There is rarely a middle ground when it comes to possession stories. They are either completely over the top or gritty and grounded. The Puppetman follows a girl named Michal (Alyson Gorske) whose father is serving a sentence on Death Row for killing his wife. He has always maintained his innocence and claimed an evil force was in control of his body. When Michal’s friends begin dying in brutal fashion, she begins to suspect he has been telling the truth.
The Puppetman gets off to a nice start. The characters are standard fare for horror – a jock, a couple who still have not slept together, the friend who wants them to get it on, and so on. None of them feel stale, however. Some may not like Michal’s roommate, but that is intentional. They may be archetypes, but the cast keep audiences invested in the characters.
Thanks to the focus on the friends, the first half of the film ends up being the more engaging. There is always the specter that something is going on with Michal, but The Puppetman also spends time explaining the characters. This is where many slashers stumble; the story is so thin that the time used setting an atmosphere feels like an attempt to pad the script.
The Puppetman almost has the opposite feel. The first two acts set up an interesting premise. What really did happen to Michal’s father and how is it affecting her today? The first kill is simple and very effective. It making it clear that something is definitely going on and no one is safe. This is also the turning point in the movie. What was once a grounded story with a touch of the supernatural goes all in on otherworldly evil.
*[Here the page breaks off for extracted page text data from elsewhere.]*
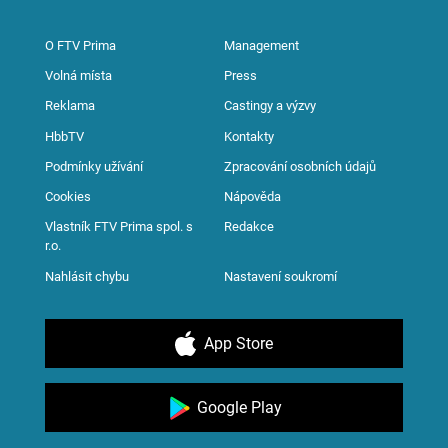
O FTV Prima
Management
Volná místa
Press
Reklama
Castingy a výzvy
HbbTV
Kontakty
Podmínky užívání
Zpracování osobních údajů
Cookies
Nápověda
Vlastník FTV Prima spol. s
Redakce
r.o.
Nahlásit chybu
Nastavení soukromí
App Store
Google Play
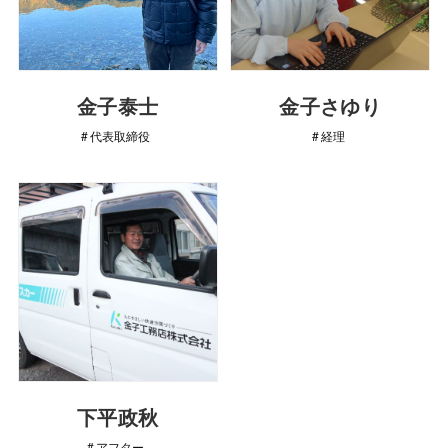
金子泰士
金子さゆり
代表取締役
経理
下平政秋
アフター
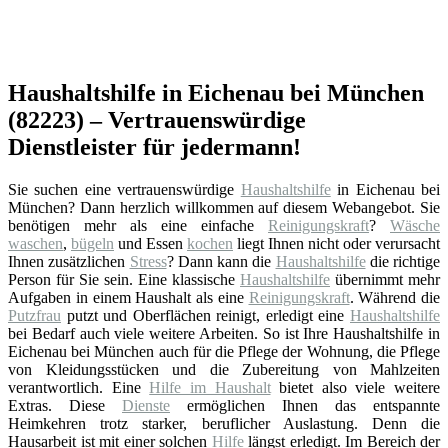
Haushaltshilfe in Eichenau bei München
(82223) – Vertrauenswürdige
Dienstleister für jedermann!
Sie suchen eine vertrauenswürdige
Haushaltshilfe
in Eichenau bei
München? Dann herzlich willkommen auf diesem Webangebot. Sie
benötigen mehr als eine einfache
Reinigungskraft
?
Wäsche
waschen
,
bügeln
und Essen
kochen
liegt Ihnen nicht oder verursacht
Ihnen zusätzlichen
Stress
? Dann kann die
Haushaltshilfe
die richtige
Person für Sie sein. Eine klassische
Haushaltshilfe
übernimmt mehr
Aufgaben in einem Haushalt als eine
Reinigungskraft
. Während die
Putzfrau
putzt und Oberflächen reinigt, erledigt eine
Haushaltshilfe
bei Bedarf auch viele weitere Arbeiten. So ist Ihre Haushaltshilfe in
Eichenau bei München auch für die Pflege der Wohnung, die Pflege
von Kleidungsstücken und die Zubereitung von Mahlzeiten
verantwortlich. Eine
Hilfe im Haushalt
bietet also viele weitere
Extras. Diese
Dienste
ermöglichen Ihnen das entspannte
Heimkehren trotz starker, beruflicher Auslastung. Denn die
Hausarbeit ist mit einer solchen
Hilfe
längst erledigt. Im Bereich der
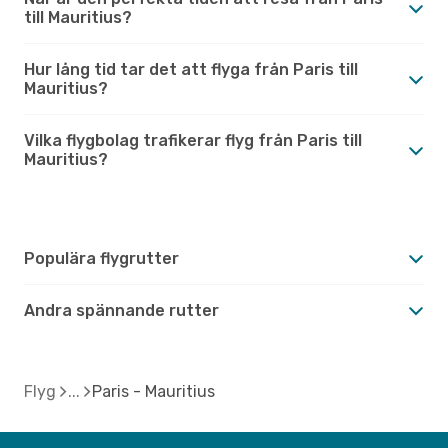
till Mauritius?
Hur lång tid tar det att flyga från Paris till
Mauritius?
Vilka flygbolag trafikerar flyg från Paris till
Mauritius?
Populära flygrutter
Andra spännande rutter
Flyg
Paris - Mauritius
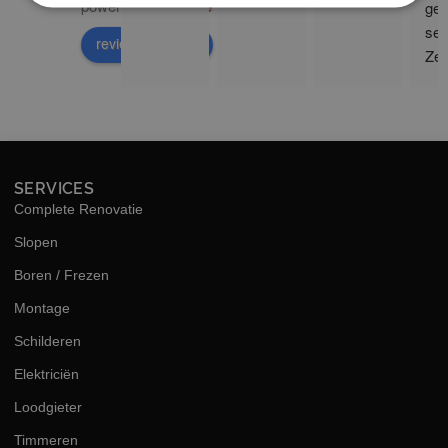
powered by
G
o
o
g
l
e
ge 
ser
review us on
Zee
sne
hog
kwal
SERVICES
Complete Renovatie
Slopen
Boren / Frezen
Montage
Schilderen
Elektriciën
Loodgieter
Timmeren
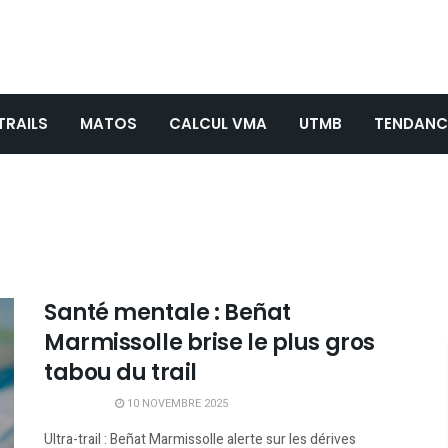
TRAILS
MATOS
CALCUL VMA
UTMB
TENDANC
Santé mentale : Beñat
Marmissolle brise le plus gros
tabou du trail
10 NOVEMBRE 2025
Ultra-trail : Beñat Marmissolle alerte sur les dérives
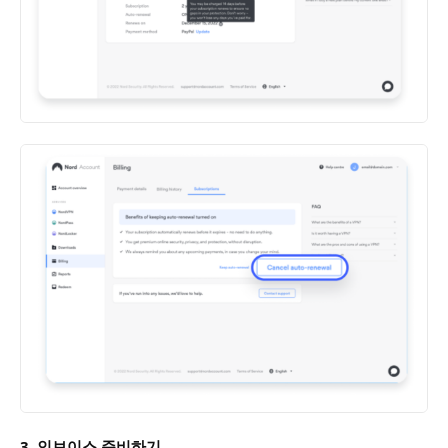
3. 인보이스 준비하기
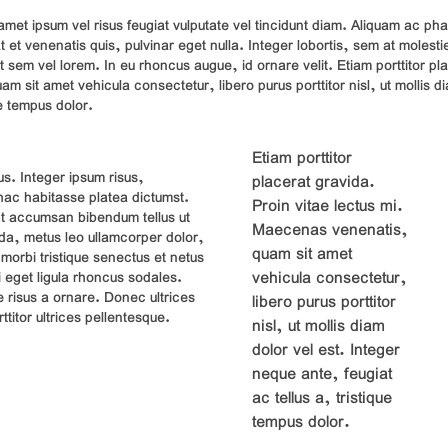
 amet ipsum vel risus feugiat vulputate vel tincidunt diam. Aliquam ac pha
et venenatis quis, pulvinar eget nulla. Integer lobortis, sem at molesti
 sem vel lorem. In eu rhoncus augue, id ornare velit. Etiam porttitor pl
 sit amet vehicula consectetur, libero purus porttitor nisl, ut mollis d
ue tempus dolor.
Etiam porttitor
us. Integer ipsum risus,
placerat gravida.
 hac habitasse platea dictumst.
Proin vitae lectus mi.
ent accumsan bibendum tellus ut
Maecenas venenatis,
da, metus leo ullamcorper dolor,
quam sit amet
 morbi tristique senectus et netus
vehicula consectetur,
 eget ligula rhoncus sodales.
 risus a ornare. Donec ultrices
libero purus porttitor
ttitor ultrices pellentesque.
nisl, ut mollis diam
dolor vel est. Integer
neque ante, feugiat
ac tellus a, tristique
tempus dolor.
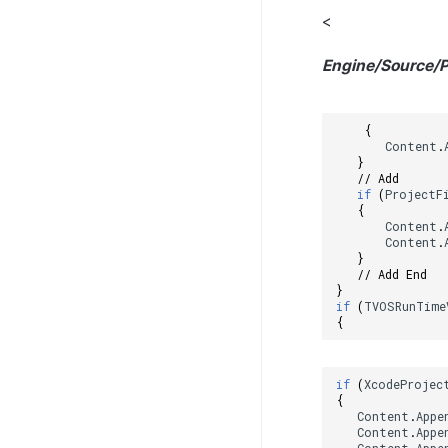
<
Engine/Source/P
{
Content
.
}
// Add
if
(
ProjectF
{
Content
.
Content
.
}
// Add End
}
if
(
TVOSRunTime
{
if
(
XcodeProjec
{
Content
.
Appe
Content
.
Appe
Content
.
Appe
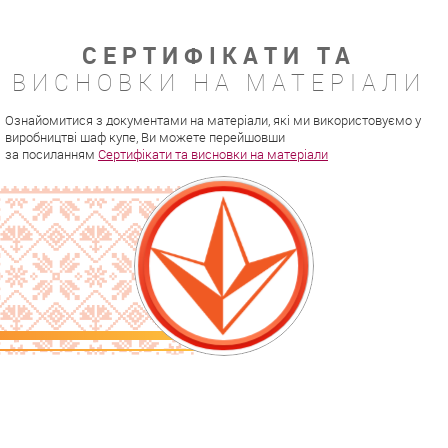
СЕРТИФІКАТИ ТА
ВИСНОВКИ НА МАТЕРІАЛИ
Ознайомитися з документами на матеріали, які ми використовуємо у
виробництві шаф купе, Ви можете перейшовши
за посиланням
Сертифікати та висновки на матеріали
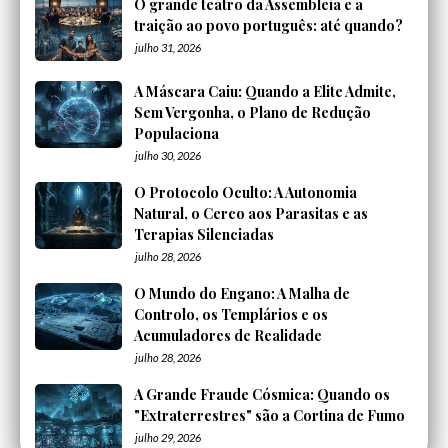
O grande teatro da Assembleia e a
traição ao povo português: até quando?
julho 31, 2026
A Máscara Caiu: Quando a Elite Admite,
Sem Vergonha, o Plano de Redução
Populaciona
julho 30, 2026
O Protocolo Oculto: A Autonomia
Natural, o Cerco aos Parasitas e as
Terapias Silenciadas
julho 28, 2026
O Mundo do Engano: A Malha de
Controlo, os Templários e os
Acumuladores de Realidade
julho 28, 2026
A Grande Fraude Cósmica: Quando os
"Extraterrestres" são a Cortina de Fumo
julho 29, 2026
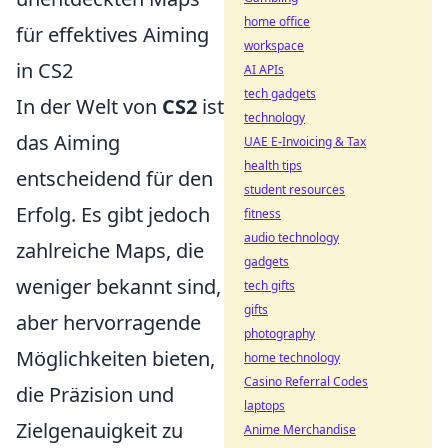
home office
für effektives Aiming
workspace
in CS2
AI APIs
tech gadgets
In der Welt von
CS2
ist
technology
das Aiming
UAE E-Invoicing & Tax
health tips
entscheidend für den
student resources
Erfolg. Es gibt jedoch
fitness
audio technology
zahlreiche Maps, die
gadgets
weniger bekannt sind,
tech gifts
gifts
aber hervorragende
photography
Möglichkeiten bieten,
home technology
Casino Referral Codes
die Präzision und
laptops
Zielgenauigkeit zu
Anime Merchandise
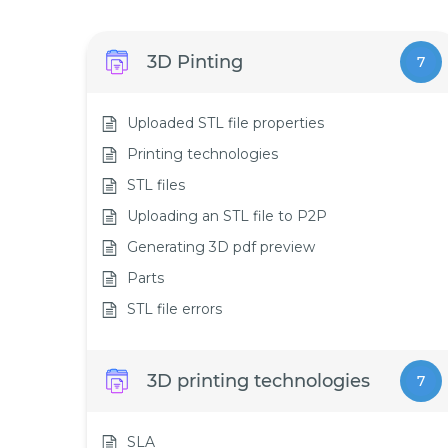
3D Pinting
7
Uploaded STL file properties
Printing technologies
STL files
Uploading an STL file to P2P
Generating 3D pdf preview
Parts
STL file errors
3D printing technologies
7
SLA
It is Horror 101 and it works, at first. The group works together to figure out what is going on before the inevitable deaths start. And then, The Puppetman just speeds towards the ending. Instead of being spaced out, the kills happen rapidly – with two of them happening simultaneously. A new character also plays an important part without brining anything to the actual story. There is a neat twist involving Michal and a particularly gruesome death in a library, but there is less meaning. Nowhere is this more clear than the final moments. It just sorta happens before one last shot hints that everything is not as it seems.